Head of Security Strategy & Architecture (Fintech)

TL;DR

Head of Security Strategy & Architecture (Fintech): Defining and maintaining security architecture strategy and roadmaps, ensuring security controls are designed and adopted effectively across the organization. Focus on embedding security into change at pace, enabling secure innovation, and strengthening security posture through risk-based decision-making.

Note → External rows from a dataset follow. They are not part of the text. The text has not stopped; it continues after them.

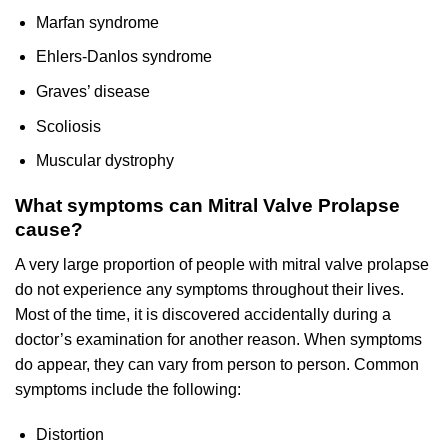
Marfan syndrome
Ehlers-Danlos syndrome
Graves’ disease
Scoliosis
Muscular dystrophy
What symptoms can Mitral Valve Prolapse
cause?
A very large proportion of people with mitral valve prolapse
do not experience any symptoms throughout their lives.
Most of the time, it is discovered accidentally during a
doctor’s examination for another reason. When symptoms
do appear, they can vary from person to person. Common
symptoms include the following:
Distortion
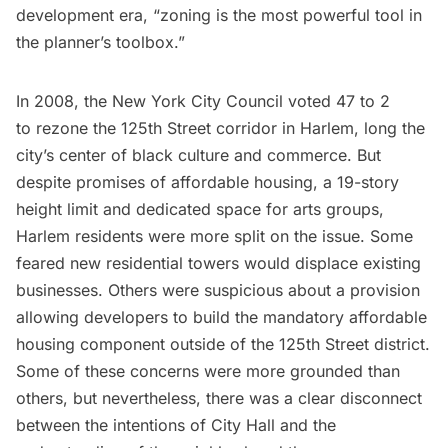
development era, “zoning is the most powerful tool in
the planner’s toolbox.”
In 2008, the New York City Council voted 47 to 2
to
rezone the 125th Street corridor
in Harlem, long the
city’s center of black culture and commerce. But
despite promises of affordable housing, a 19-story
height limit and dedicated space for arts groups,
Harlem
residents were more split on the issue. Some
feared new residential towers would displace existing
businesses. Others were suspicious about a provision
allowing developers to build the mandatory affordable
housing component outside of the 125th Street district.
Some of these concerns were more grounded than
others, but nevertheless, there was a clear disconnect
between the intentions of City Hall and the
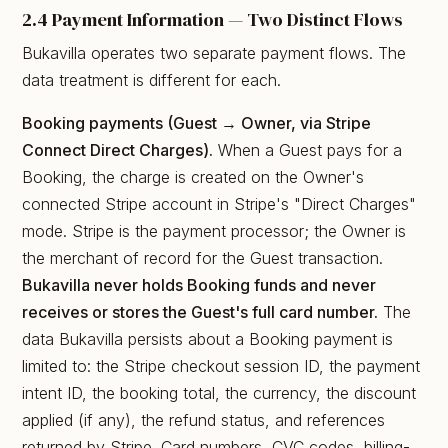
2.4 Payment Information — Two Distinct Flows
Bukavilla operates two separate payment flows. The
data treatment is different for each.
Booking payments (Guest → Owner, via Stripe
Connect Direct Charges).
When a Guest pays for a
Booking, the charge is created on the Owner's
connected Stripe account in Stripe's "Direct Charges"
mode. Stripe is the payment processor; the Owner is
the merchant of record for the Guest transaction.
Bukavilla never holds Booking funds and never
receives or stores the Guest's full card number.
The
data Bukavilla persists about a Booking payment is
limited to: the Stripe checkout session ID, the payment
intent ID, the booking total, the currency, the discount
applied (if any), the refund status, and references
returned by Stripe. Card numbers, CVC codes, billing-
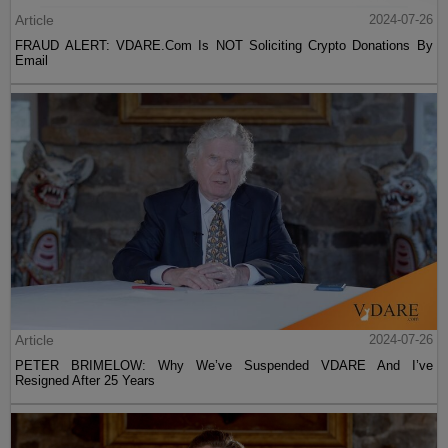
Article
2024-07-26
FRAUD ALERT: VDARE.Com Is NOT Soliciting Crypto Donations By
Email
Article
2024-07-26
PETER BRIMELOW: Why We’ve Suspended VDARE And I’ve
Resigned After 25 Years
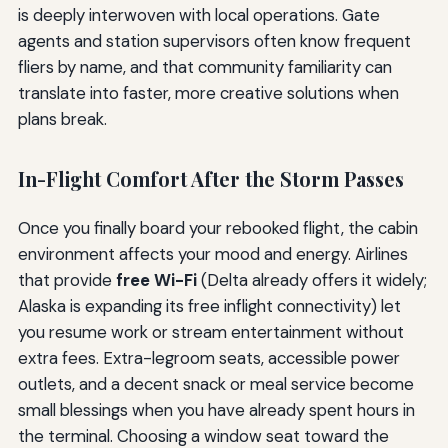
is deeply interwoven with local operations. Gate
agents and station supervisors often know frequent
fliers by name, and that community familiarity can
translate into faster, more creative solutions when
plans break.
In-Flight Comfort After the Storm Passes
Once you finally board your rebooked flight, the cabin
environment affects your mood and energy. Airlines
that provide
free Wi-Fi
(Delta already offers it widely;
Alaska is expanding its free inflight connectivity) let
you resume work or stream entertainment without
extra fees. Extra-legroom seats, accessible power
outlets, and a decent snack or meal service become
small blessings when you have already spent hours in
the terminal. Choosing a window seat toward the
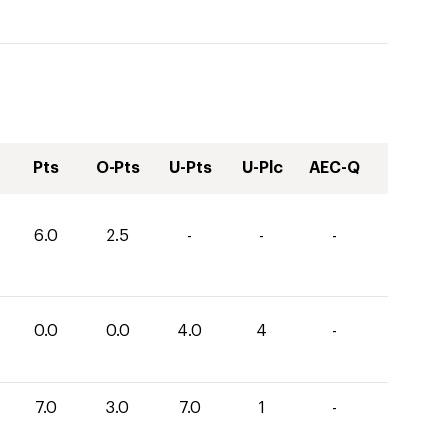
Pts
O-Pts
U-Pts
U-Plc
AEC-Q
6.0
2.5
-
-
-
0.0
0.0
4.0
4
-
7.0
3.0
7.0
1
-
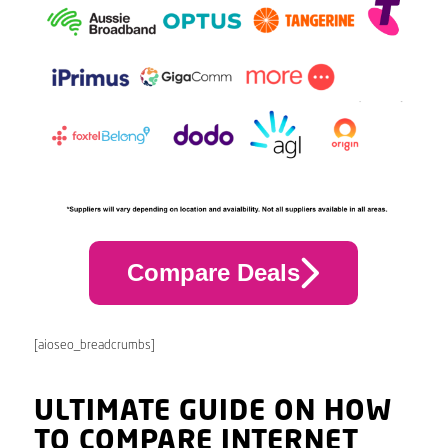
Compare Deals
[aioseo_breadcrumbs]
ULTIMATE GUIDE ON HOW
TO COMPARE INTERNET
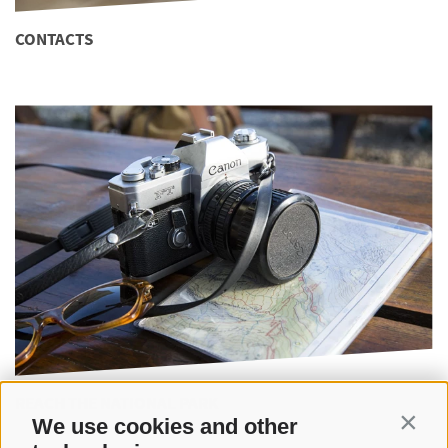
CONTACTS
REACH THE NATIONAL PARK
We use cookies and other
Contin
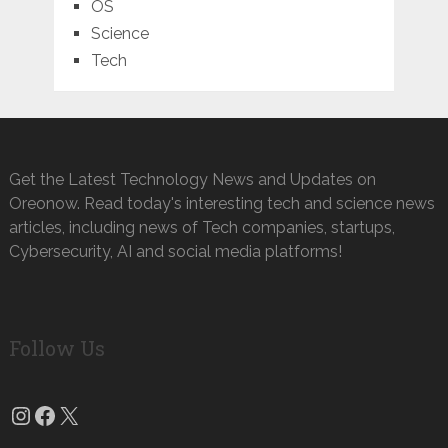
OS
Science
Tech
Get the Latest Technology News and Updates on
Oreonow. Read today's interesting tech and science news
articles, including news of Tech companies, startups,
Cybersecurity, AI and social media platforms!
Follow Us
Instagram
Facebook
X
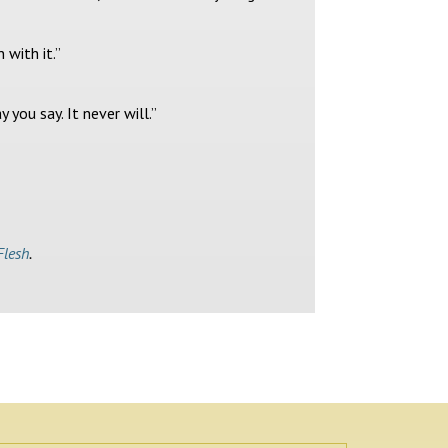
 with it.”
you say. It never will.”
Flesh
.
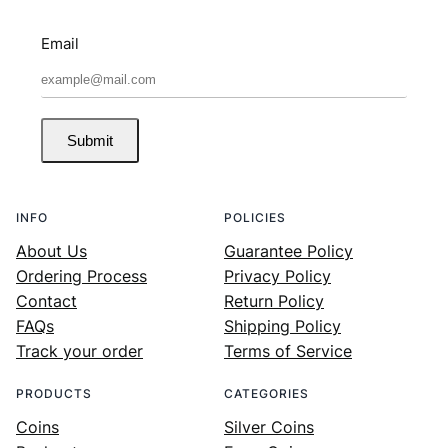
Email
Submit
INFO
POLICIES
About Us
Guarantee Policy
Ordering Process
Privacy Policy
Contact
Return Policy
FAQs
Shipping Policy
Track your order
Terms of Service
PRODUCTS
CATEGORIES
Coins
Silver Coins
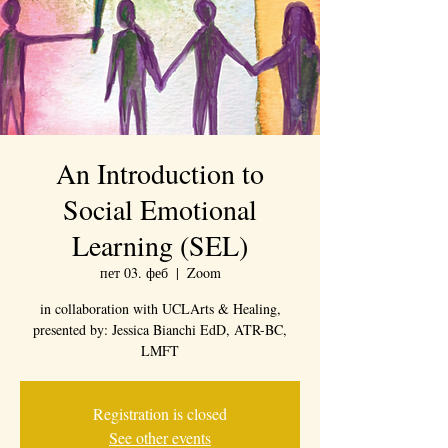
An Introduction to
Social Emotional
Learning (SEL)
пет 03. феб
  |  
Zoom
in collaboration with UCLArts & Healing,
presented by: Jessica Bianchi EdD, ATR-BC,
LMFT
Registration is closed
See other events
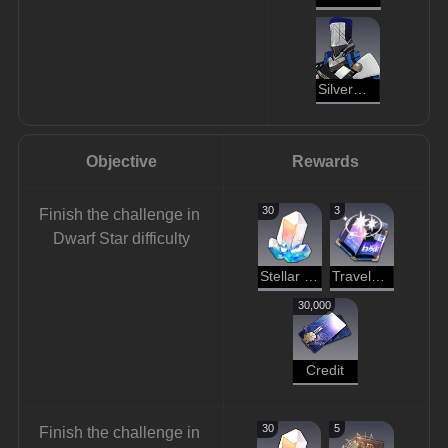
Silvermane Cannoneer
Objective
Rewards
30
3
Finish the challenge in 
Dwarf Star difficulty
Stellar Jade
Traveler's Guide
30,000
Credit
30
5
Finish the challenge in 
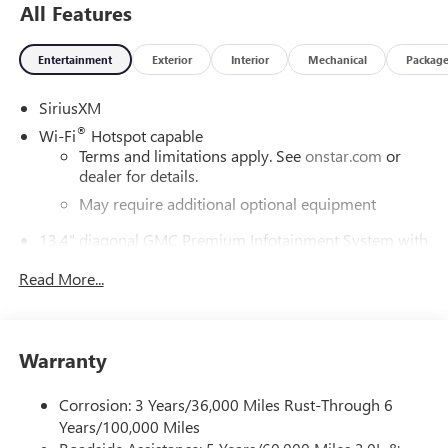
All Features
Entertainment
Exterior
Interior
Mechanical
Packag
SiriusXM
®
Wi-Fi
Hotspot capable
Terms and limitations apply. See
onstar.com
or
dealer for details.
May require additional optional equipment
13.4" diagonal GMC Premium Infotainment System with
Google built-in
Read More...
13.4" diagonal GMC Premium Infotainment
System with Google built-in, includes multi-touch
1
display, AM/FM/SiriusXM
radio capable
®2
Bluetooth®
streaming audio for music and
Warranty
select phones
™
Wireless Apple CarPlay
capability for compatible
Corrosion: 3 Years/36,000 Miles Rust-Through 6
3
phones
Years/100,000 Miles
™
Wireless Android Auto
capability for compatible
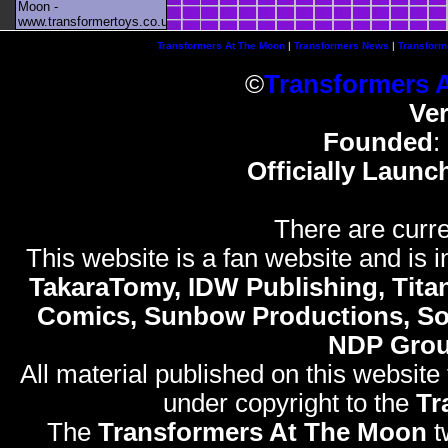
Moon -
www.transformertoys.co.uk
Transformers At The Moon
|
Transformers News
|
Transform
©
Transformers 
Ve
Founded
:
Officially Launc
There are curre
This website is a fan website and is in
TakaraTomy, IDW Publishing, Titan
Comics, Sunbow Productions, So
NDP Gro
All material published on this website
under copyright to the
Tr
The
Transformers At The Moon
t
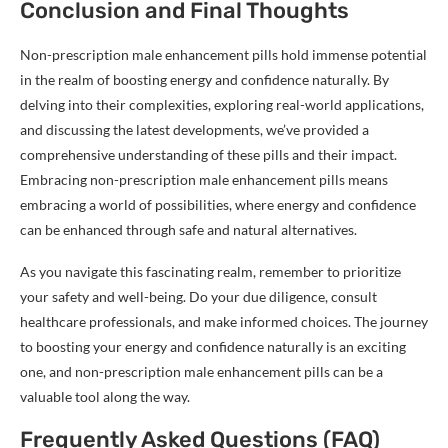
Conclusion and Final Thoughts
Non-prescription male enhancement pills hold immense potential
in the realm of boosting energy and confidence naturally. By
delving into their complexities, exploring real-world applications,
and discussing the latest developments, we’ve provided a
comprehensive understanding of these pills and their impact.
Embracing non-prescription male enhancement pills means
embracing a world of possibilities, where energy and confidence
can be enhanced through safe and natural alternatives.
As you navigate this fascinating realm, remember to prioritize
your safety and well-being. Do your due diligence, consult
healthcare professionals, and make informed choices. The journey
to boosting your energy and confidence naturally is an exciting
one, and non-prescription male enhancement pills can be a
valuable tool along the way.
Frequently Asked Questions (FAQ)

Location: Hybrid in Manchester or London, UK. For new team members, the first 3 months will be spent full-time in the office.

Company

hirify.global is a rapidly growing UK investment platform business listed on the London Stock Exchange, managing over £103.3 billion in assets for over 644,000 customers.

What you will do

• Define and maintain a security architecture strategy and multi-year capability roadmap aligned with business objectives and regulatory requirements.
• Establish security principles, standards, and reusable patterns, ensuring their adoption across platforms, applications, infrastructure, and data.
• Lead a security-focused Technical Design Authority and architectural review process for technology change.
• Partner with Product, Engineering, and Delivery to integrate security into organizational and technical changes and provide assurance.
• Set minimum security expectations for third parties and oversee technical assurance activities for suppliers.
• Provide senior oversight of security capabilities in cloud and application environments, driving maturity in secure software delivery.
• Provide security leadership and architectural guidance for emerging technologies like AI.

Requirements

• Senior experience in security leadership, architecture, or engineering in a complex regulated environment (financial services strongly preferred).
• Strong understanding of enterprise security architecture, control design, and security governance models.
• Proven ability to define and embed security standards and reusable patterns.
• Experience operating architectural review forums/design authorities, including managing exceptions and risk acceptance.
• Strong knowledge of cloud and application security concepts, secure software delivery, and vulnerability management.
• Ability to translate risk and security requirements into pragmatic architecture decisions.
• Excellent communication skills, able to influence at executive level.

Nice to have

• Familiarity with UK financial services regulatory expectations.
• Experience shaping security capability roadmaps and investment cases.
• Experience in third-party assurance models for SaaS/cloud-hosted services.
• Awareness of security considerations for AI-enabled systems.

Culture & Benefits

• Hybrid working model (minimum 50% in office).
• Starting holiday entitlement of 27 days, increasing up to 31 days with length of service and a holiday buy and sell scheme.
• A choice of pension schemes with matched contributions up to 8%, discretionary bonus, and annual free share awards scheme.
• Health Cash Plan, discounted private healthcare scheme and dental plan, and free on-site gym.
• Enhanced maternity, paternity, and shared parental leave, bike loan scheme, and sick pay+ pledge.
• Professional qualification support, ongoing technical training, and personal development programmes.
• Calendar of social events, including monthly payday drinks, annual Christmas/summer parties, and monthly leadership breakfasts/lunches.
• Casual dress code and access to a range of benefits from sponsorship deals.